Frank and Maria have been talking. They tell him they have just paid a deposit on a house and twenty acres of
land. The building needs renovation, they say, but the soil is rich and they are keen to grow vegetables. ‘Much better than sitting in front of a computer screen, wriggling your fingers and hitting the keys,’ Frank declares, watching his father for a response. ‘You must come and see the place, Dad. It has a large new shed. But as for the rest…’ He grins. ‘It’d be great if you could give us a hand. It’s a very pleasant drive from Melbourne.’
‘Sure,’ Martin agrees, not voicing any reservations. ‘I’ll drive over and help you out.’
Maria has to leave. ‘Doctor’s appointment.’ She beams and runs a hand across the top of her belly.

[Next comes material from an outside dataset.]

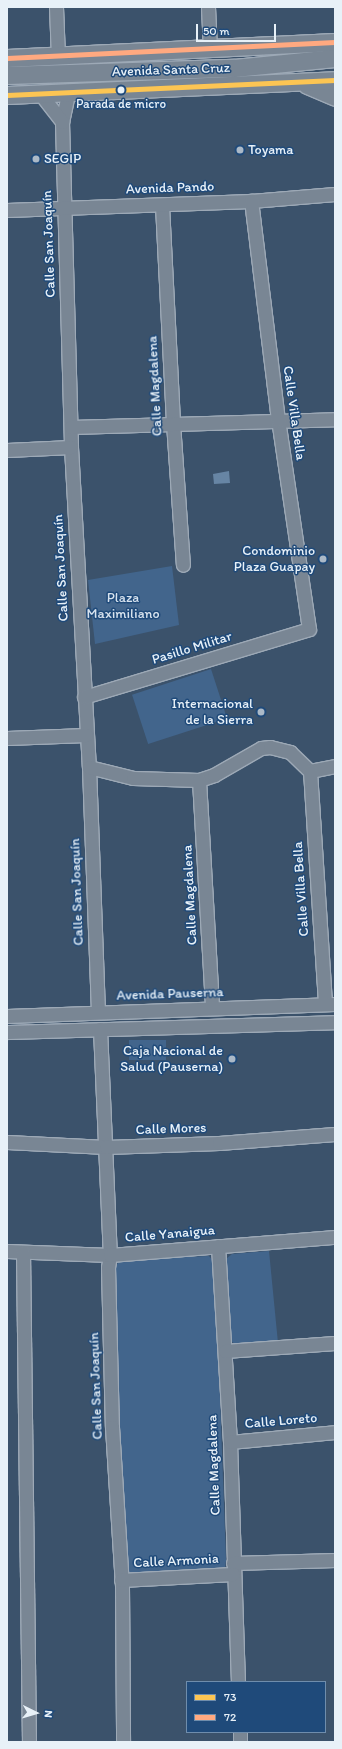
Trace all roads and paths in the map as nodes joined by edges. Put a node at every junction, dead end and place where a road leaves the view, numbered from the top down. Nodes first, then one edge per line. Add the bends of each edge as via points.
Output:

Martin looks fearfully at her. He has read that the long-term effects of reglone, grammoxone, tordone and hyva across generations ‘cannot be ascertained with authority’. But he doesn’t know how to talk about this with them. Maybe it’s a case of over-anxiety. After all, some studies say there is only a remote possibility that subsequent generations may be affected. Over the years, though, doctors have been hesitant about answering his questions. ‘There is insufficient data for any definitive conclusions.’ Maybe he ought to leave the matter alone. After all, Frank was fine other than the skin rashes he suffered as a child.
SIX
Martin stares out of the large window. He and Ron have been discussing the price of petrol, the greed of banks and the concerns of middle-aged men: the latest news on prostate cancer, weight-related problems. A mesh of words to fend off any talk of Colin Gear’s lingering illness.
The winter’s sun splashes the footpath with buttery light. Martin watches the pedestrians saunter along, most of them with manageable pasts, he muses, only needing to negotiate the obstacles of everyday life.